One of the aspects of running that I love the most is understanding how our bodies work. I have a biomedical engineering background in sports medicine, but I didn’t really start to run until several years after I finished my masters degree. (Ironically, I simulated the Boston Marathon for my thesis waaaaay before I had ever run a marathon.)
One of the most complex and fascinating areas of science are the hormones that make us tick. I never gave hormones their due respect until I got pregnant and realized within days that my body had completely changed as a result of a few hormones starting the cascade of signals to grow a baby.
I have been breastfeeding for 20 months now (check out a recent post on extended breastfeeding here), so my hormones are still a bit on the postpartum spectrum, but my period returned at 16 months postpartum and so far I’ve been regular every month. With this, I’ve taken a new interest in understanding how different levels of hormones during the menstrual cycle affect running performance.
I was on birth control for as long as I can remember before my husband and I decided to have a family. With that, I do not feel like I experienced the same shift in hormones that I feel now that I am BC free. Before you give a point to BC for eliminating noticeable shifts in how I felt, also note that I think that BC may have negatively affected my performance. I have come back postpartum way faster than I was pre-pregnancy, and I don’t have as much body fat. (Little sidenote: Steph Rothstein Bruce did not use BC because of her suspicions that it could affect performance, and that is how she unexpectedly got pregnant with blessing #2.)
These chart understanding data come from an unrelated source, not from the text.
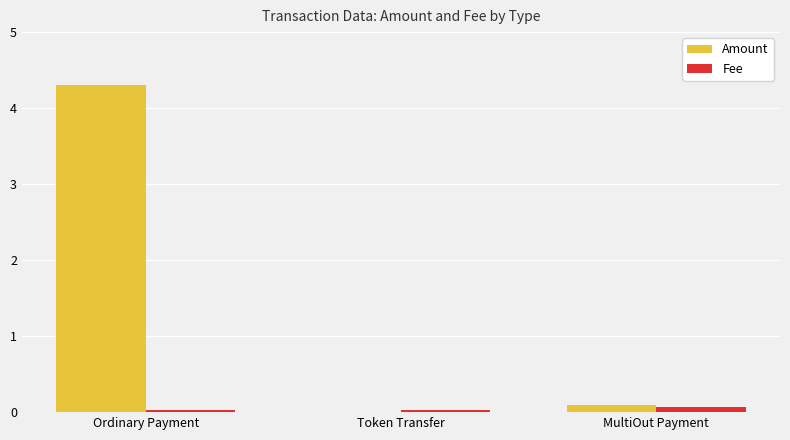

Which series has the largest range (max minus min)?

Amount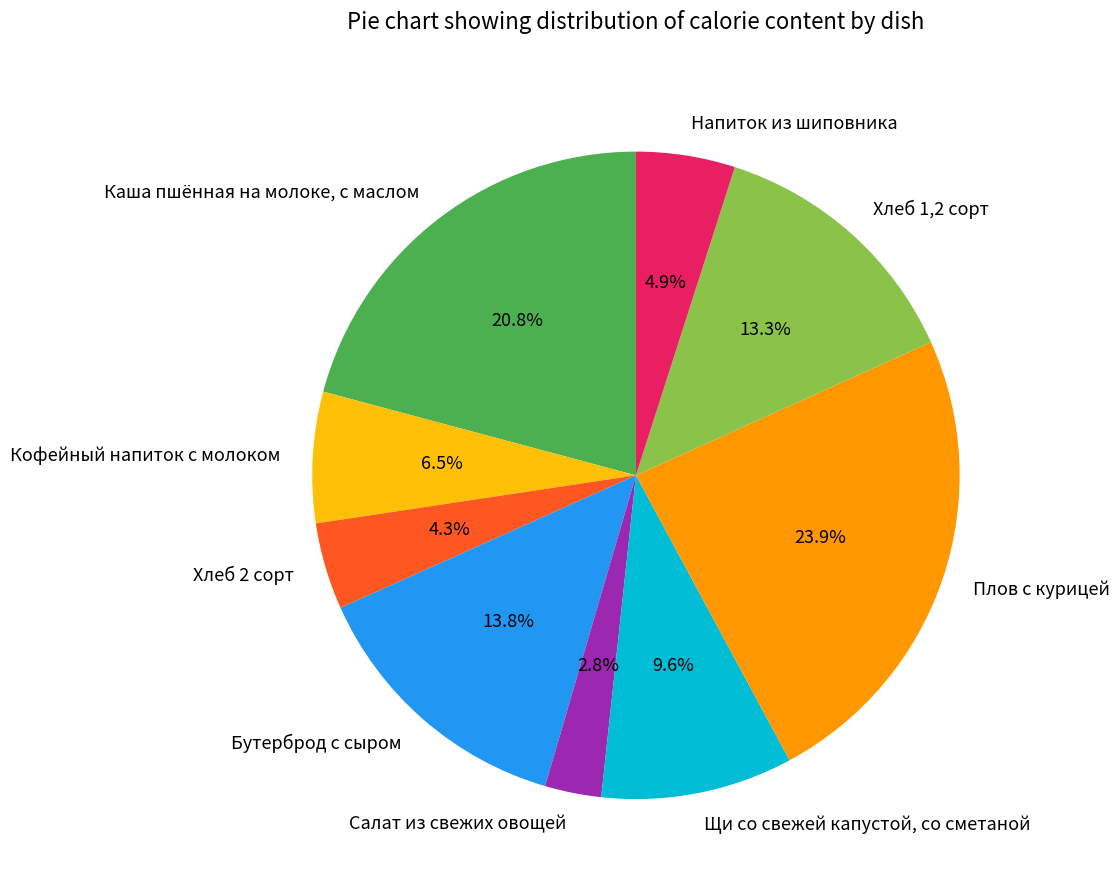

Does Плов с курицей represent more than half of the total?

No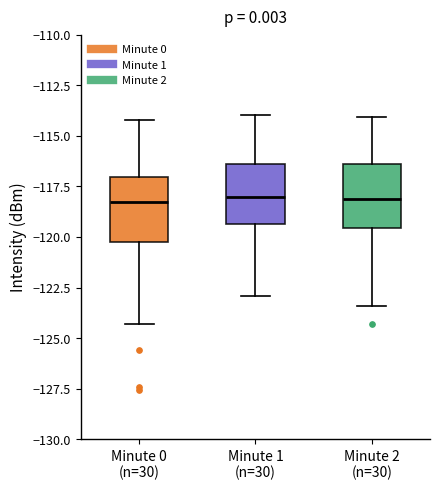

Reading left to right, transcribe this box plot: for each box, give where its median line is, the range the box spans, and where its two whiskers end, as read against the y-axis. The values are not printed on the chart, so give them approximately, as read against the axis.

Minute 0 (n=30): median -118.5, box -120.5 to -117.0, whiskers -124.5 to -114.0
Minute 1 (n=30): median -118.0, box -119.5 to -116.5, whiskers -123.0 to -114.0
Minute 2 (n=30): median -118.0, box -119.5 to -116.5, whiskers -123.5 to -114.0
So back to the hormones: There are two main phases: the follicular phase (days 1-14), in which you have your period and ovulate, and the luteal phase (days 15-28) when the body is preparing for a possible pregnancy.
Follicular Phase: First menstruation occurs at day 1, and then around day 5 or 6, estrogen starts to increase along with a hormone called the follicle-stimulating hormone (FSH). Around day 12 the estrogen levels surge with the luteinizing hormone (LH), which causes ovulation and an egg is released.
Luteal Phase: After ovulation, estrogen dips for a brief time, only to rise again with progesterone, as the body prepares the lining of the uterus for possible implantation. Estrogen and progesterone peak around 5 days before menstruation. If the egg isn’t fertilized and implanted, progesterone levels fall and the body returns to day one with menstrual bleeding.
This Wikipedia and Wikimedia Commons image is from the user Chris 73 and is freely available at //commons.wikimedia.org/wiki/File:MenstrualCycle.png under the creative commons cc-by-sa 3.0 license.
How our hormones affect us: Our carbohydrate metabolism and recovery are more similar to men in the low hormone phase than the high hormone phase. During the high hormone phase, in which we have higher amounts of both estrogen and progesterone. High estrogen makes us spare glycogen and utilize fat stores instead. This is not a great scenario for high intensity exercise when we need a fast source of fuel. High progesterone delays the sweat response, turns up core temperature, increases sodium loss, and increases muscle breakdown. The result in this shift to the high hormone phase can cause fluids to move into the cells, resulting in bloating, as well as a predisposition to central nervous system fatigue. (Yay! Tell me more!) Ok, so here’s more. During the high hormone phase, your body is more likely to break down muscle but not re-grow more (low anabolism, high catabolism).
There is not a ton of research on the effects of the monthly cycle and performance, but it is recognized that generally, low hormone times are the best for performance, with actual menstruation being noted as one of the best times to compete. This is of course, highly subjective, as everyone has a different experience with their cycles. If you are planning to compete during a high hormone phase, be aware that cooling will be more difficult and that proper protein ingestion will help with muscle catabolism.
What Next: If you want to learn more, I highly recommend the book Roar by Stacy Sims. She goes into much greater detail how the system works and ways to mitigate some of the negative effects of our hormone shifts. While some of the side effects of the hormonal shifts women experience can be frustrating, we need to celebrate the amazing mechanism taking place so that we can stay healthy and grow our families. As with just about everything in life, the more we understand, the easier it is to navigate the things of life.
Do you notice a change in your running performance at a specific time of the month?
Do you plan your races around your menstrual cycle?